Dem B. J. war nichts willkommener als dieses. Er nahm daher von dem Prediger ein Buch nach dem andern nach Hause, und studirte darin so lange, bis er die ganze Kabala inne zu haben glaubte. Er begnügte sich nicht blos mit der Erkenntniß ihrer Prinzipien und mannigfaltigen Systeme, sondern suchte auch von diesen den gehörigen [38]Gebrauch zu machen. Es war keine Stelle in der heiligen Schrift, oder im Talmud anzutreffen, deren geheimen Sinn er nicht aus kabalistischen Prinzipien, mit der größten Fertigkeit hätte herauswickeln können.
Selbst der Prediger gerieth darüber in Erstaunen und Verwunderung, als er sahe, daß es B. J. in einer kurzen Zeit viel weiter als er selbst darin gebracht hatte, und in die Tiefen dieser Wissenschaft eingedrungen war.
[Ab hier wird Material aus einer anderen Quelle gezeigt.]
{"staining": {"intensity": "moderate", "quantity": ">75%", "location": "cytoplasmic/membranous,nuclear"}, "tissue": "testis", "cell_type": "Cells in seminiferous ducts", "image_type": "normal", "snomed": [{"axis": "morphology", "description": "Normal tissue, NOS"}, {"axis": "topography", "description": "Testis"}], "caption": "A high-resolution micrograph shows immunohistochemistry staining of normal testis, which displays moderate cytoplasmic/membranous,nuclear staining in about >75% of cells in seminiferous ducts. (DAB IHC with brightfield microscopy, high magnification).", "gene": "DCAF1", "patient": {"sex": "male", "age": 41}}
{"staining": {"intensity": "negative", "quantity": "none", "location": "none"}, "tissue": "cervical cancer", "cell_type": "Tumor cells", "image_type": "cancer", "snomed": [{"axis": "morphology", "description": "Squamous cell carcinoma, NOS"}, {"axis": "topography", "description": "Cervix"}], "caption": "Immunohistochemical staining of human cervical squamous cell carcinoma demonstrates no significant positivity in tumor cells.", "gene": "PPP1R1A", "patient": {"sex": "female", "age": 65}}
B. J. wollte sich aber dennoch mit der litterarischen Kenntniß dieser Wissenschaft nicht befriedigen, er suchte in ihren Geist einzudringen; und da er bemerkte, daß diese ganze Wissenschaft, wenn sie diesen Nahmen verdienen sollte, nichts anders als die Geheimnisse der Natur in Fabeln und Allegorien eingehüllet, seyn könne; so bemühte er sich diese Geheimnisse ausfindig zu machen, und dadurch seine bloße litterarische Erkenntniß zu einer Vernunfterkenntniß zu erheben.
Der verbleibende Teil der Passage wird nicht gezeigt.